(Beginning of Exercise inputs)
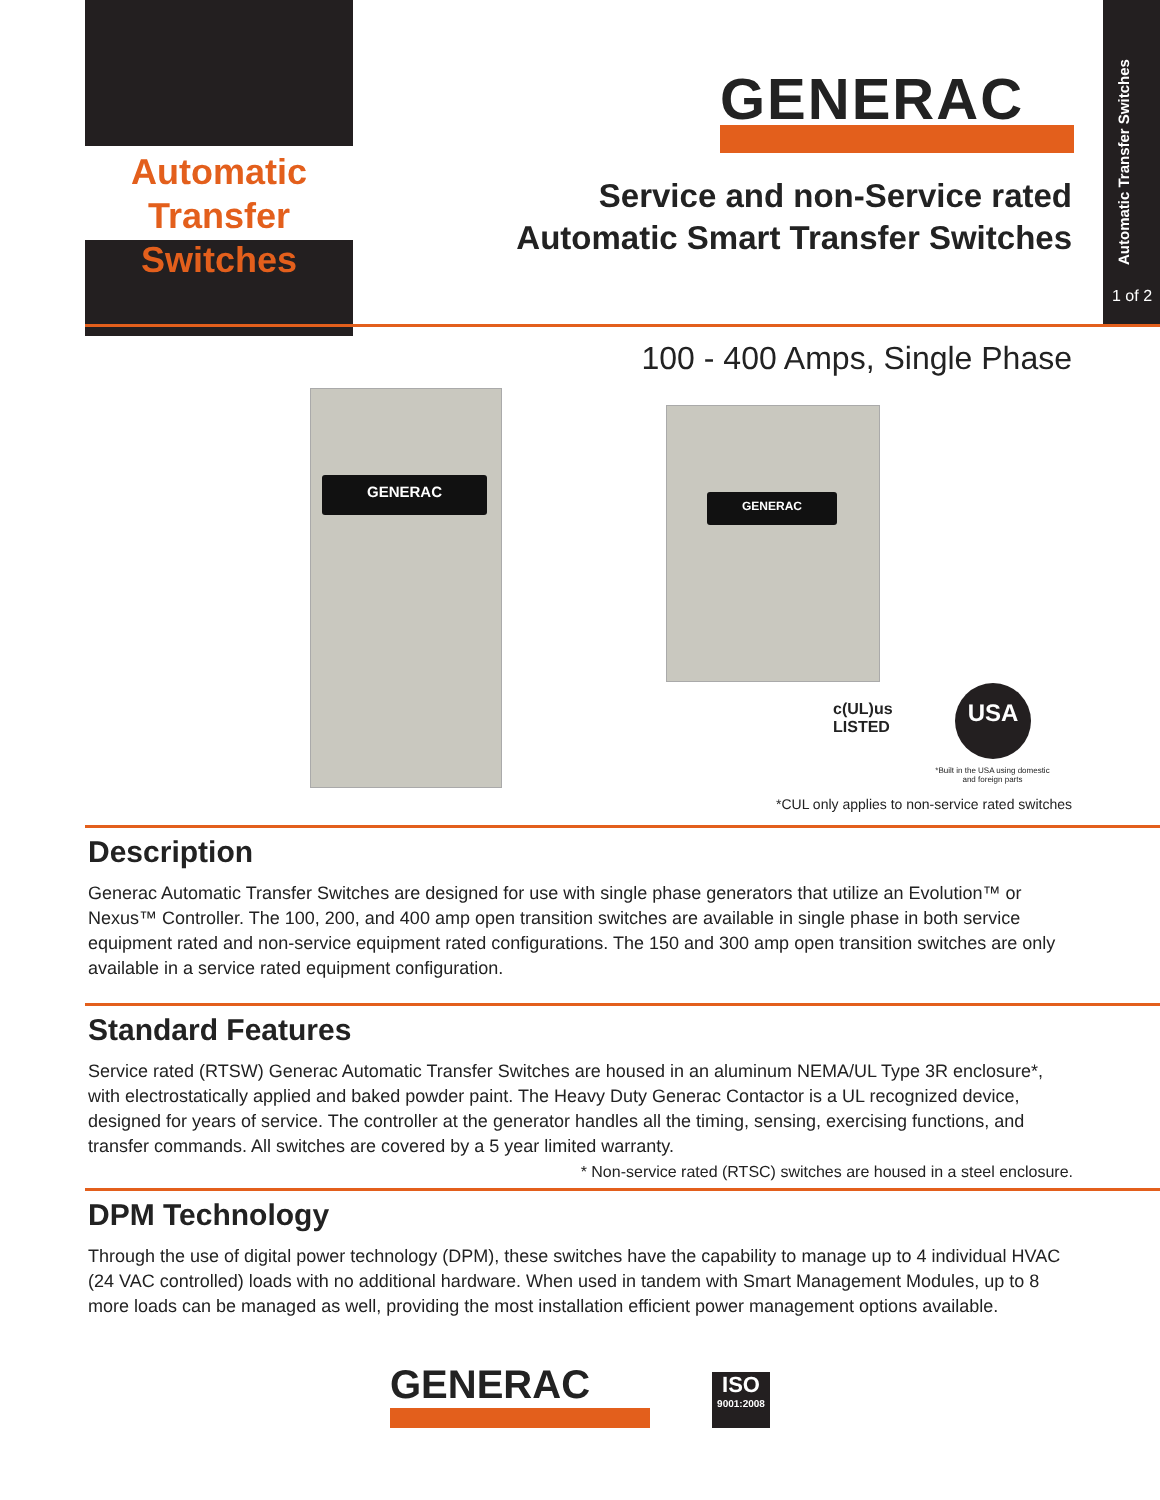Automatic
Transfer Switches
GENERAC
Service and non-Service rated
Automatic Smart Transfer Switches
Automatic Transfer Switches
1 of 2
100 - 400 Amps, Single Phase
GENERAC
GENERAC
c(UL)us
LISTED
USA
*Built in the USA using domestic and foreign parts
*CUL only applies to non-service rated switches
Description
Generac Automatic Transfer Switches are designed for use with single phase generators that utilize an Evolution™ or Nexus™ Controller. The 100, 200, and 400 amp open transition switches are available in single phase in both service equipment rated and non-service equipment rated configurations. The 150 and 300 amp open transition switches are only available in a service rated equipment configuration.
Standard Features
Service rated (RTSW) Generac Automatic Transfer Switches are housed in an aluminum NEMA/UL Type 3R enclosure*, with electrostatically applied and baked powder paint. The Heavy Duty Generac Contactor is a UL recognized device, designed for years of service. The controller at the generator handles all the timing, sensing, exercising functions, and transfer commands. All switches are covered by a 5 year limited warranty.
* Non-service rated (RTSC) switches are housed in a steel enclosure.
DPM Technology
Through the use of digital power technology (DPM), these switches have the capability to manage up to 4 individual HVAC (24 VAC controlled) loads with no additional hardware. When used in tandem with Smart Management Modules, up to 8 more loads can be managed as well, providing the most installation efficient power management options available.
GENERAC
ISO
9001:2008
(End of Exercise inputs)
:: Activity ::
Retyping should start at the first line of the data above and stop after the line with "non-service rated switches", and no picture should be included.

:: Expected answer ::
Automatic
Transfer Switches
GENERAC
Service and non-Service rated
Automatic Smart Transfer Switches
Automatic Transfer Switches
1 of 2
100 - 400 Amps, Single Phase
GENERAC
GENERAC
c(UL)us
LISTED
USA
*Built in the USA using domestic and foreign parts
*CUL only applies to non-service rated switches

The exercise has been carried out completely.